WORK INSTRUCTION:
Can you print every one of the lines below word for word, leaving the pictures out of your answer?

· · · · ·

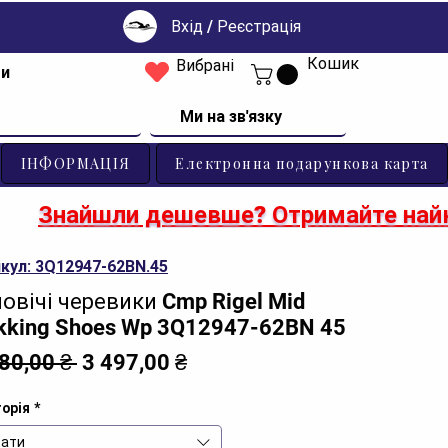
Вхід / Реєстрація
Кошик
Вибрані
ти
Ми на зв'язку
ІНФОРМАЦІЯ
Електронна подарункова карта
Знайшли дешевше? Отримайте найк
кул: 3Q12947-62BN.45
овічі черевики Cmp Rigel Mid
kking Shoes Wp 3Q12947-62BN 45
Звичайна
За
380,00 ₴ 
3 497,00 ₴
ціна
розпродажем
орія
*
ати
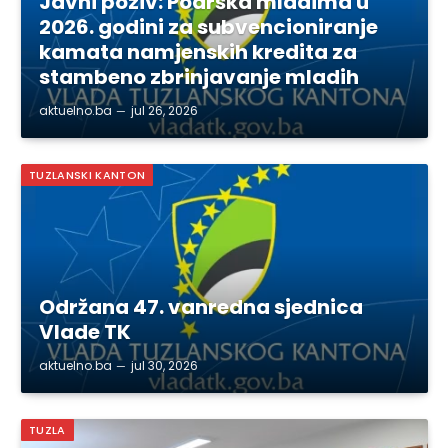
Javni poziv: Podrška mladima u
2026. godini za subvencioniranje
kamata namjenskih kredita za
stambeno zbrinjavanje mladih
aktuelno.ba
jul 26, 2026
TUZLANSKI KANTON
Održana 47. vanredna sjednica
Vlade TK
aktuelno.ba
jul 30, 2026
TUZLA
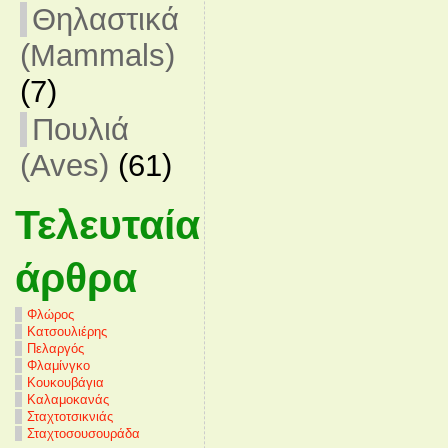
Θηλαστικά
(Mammals)
(7)
Πουλιά
(Aves)
(61)
Τελευταία
άρθρα
Φλώρος
Κατσουλιέρης
Πελαργός
Φλαμίνγκο
Κουκουβάγια
Καλαμοκανάς
Σταχτοτσικνιάς
Σταχτοσουσουράδα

· · · · ·

SOLUTION FOR THIS EXERCISE:
Вхід / Реєстрація
Кошик
Вибрані
ти
Ми на зв'язку
ІНФОРМАЦІЯ
Електронна подарункова карта
Знайшли дешевше? Отримайте найк
кул: 3Q12947-62BN.45
овічі черевики Cmp Rigel Mid
kking Shoes Wp 3Q12947-62BN 45
Звичайна
За
380,00 ₴ 
3 497,00 ₴
ціна
розпродажем
орія
*
ати
Javni poziv: Podrška mladima u
2026. godini za subvencioniranje
kamata namjenskih kredita za
stambeno zbrinjavanje mladih
aktuelno.ba
jul 26, 2026
TUZLANSKI KANTON
Održana 47. vanredna sjednica
Vlade TK
aktuelno.ba
jul 30, 2026
TUZLA
Θηλαστικά
(Mammals)
(7)
Πουλιά
(Aves)
(61)
Τελευταία
άρθρα
Φλώρος
Κατσουλιέρης
Πελαργός
Φλαμίνγκο
Κουκουβάγια
Καλαμοκανάς
Σταχτοτσικνιάς
Σταχτοσουσουράδα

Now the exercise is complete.